____ DATA UNDER STUDY

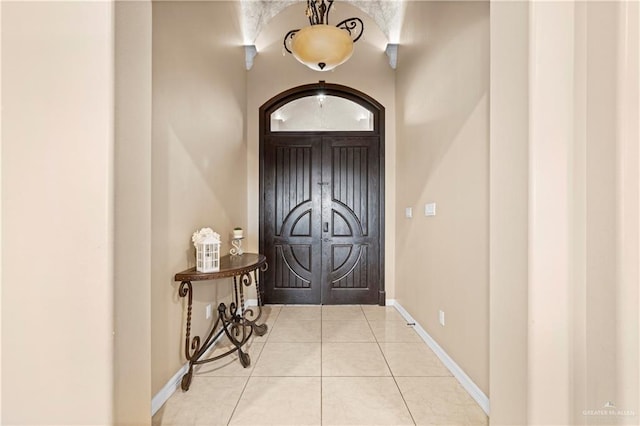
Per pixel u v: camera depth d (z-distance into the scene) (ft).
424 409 6.06
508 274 4.02
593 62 3.45
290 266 13.20
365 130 13.24
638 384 3.27
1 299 3.62
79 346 3.58
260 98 13.10
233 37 11.09
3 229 3.61
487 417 5.83
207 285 8.71
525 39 3.69
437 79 8.43
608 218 3.36
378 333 9.96
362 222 13.16
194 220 7.84
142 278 4.13
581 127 3.55
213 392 6.63
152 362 5.96
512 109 3.93
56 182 3.59
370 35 13.09
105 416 3.55
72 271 3.58
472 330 6.59
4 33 3.62
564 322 3.62
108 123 3.57
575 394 3.60
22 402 3.62
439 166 8.31
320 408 6.07
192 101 7.72
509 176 4.00
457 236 7.29
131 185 3.91
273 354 8.44
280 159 13.21
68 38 3.59
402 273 11.78
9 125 3.61
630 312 3.27
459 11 7.18
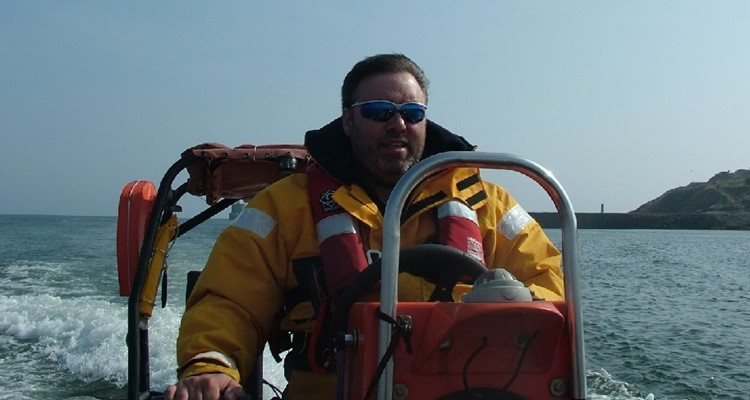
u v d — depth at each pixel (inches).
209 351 92.4
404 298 96.3
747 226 3462.1
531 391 76.6
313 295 98.2
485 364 75.4
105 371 383.2
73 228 2377.0
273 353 111.1
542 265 107.6
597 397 366.3
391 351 72.6
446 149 113.3
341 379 81.9
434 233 102.6
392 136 103.3
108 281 746.2
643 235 2746.1
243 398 84.4
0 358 414.6
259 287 102.0
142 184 123.7
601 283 876.6
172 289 636.7
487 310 72.9
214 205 141.3
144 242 115.1
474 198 105.3
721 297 748.0
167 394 84.7
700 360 440.5
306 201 104.3
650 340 501.7
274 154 130.6
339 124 110.8
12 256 1044.5
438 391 75.0
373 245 101.2
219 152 128.9
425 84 109.3
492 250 107.8
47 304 574.6
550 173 78.4
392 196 75.0
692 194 4530.0
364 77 105.0
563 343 77.8
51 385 363.3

________

→ TASK OBJECTIVE: Please give the number of lines in the material above that contain the string "pixel", and nothing else.

→ OUTPUT: 2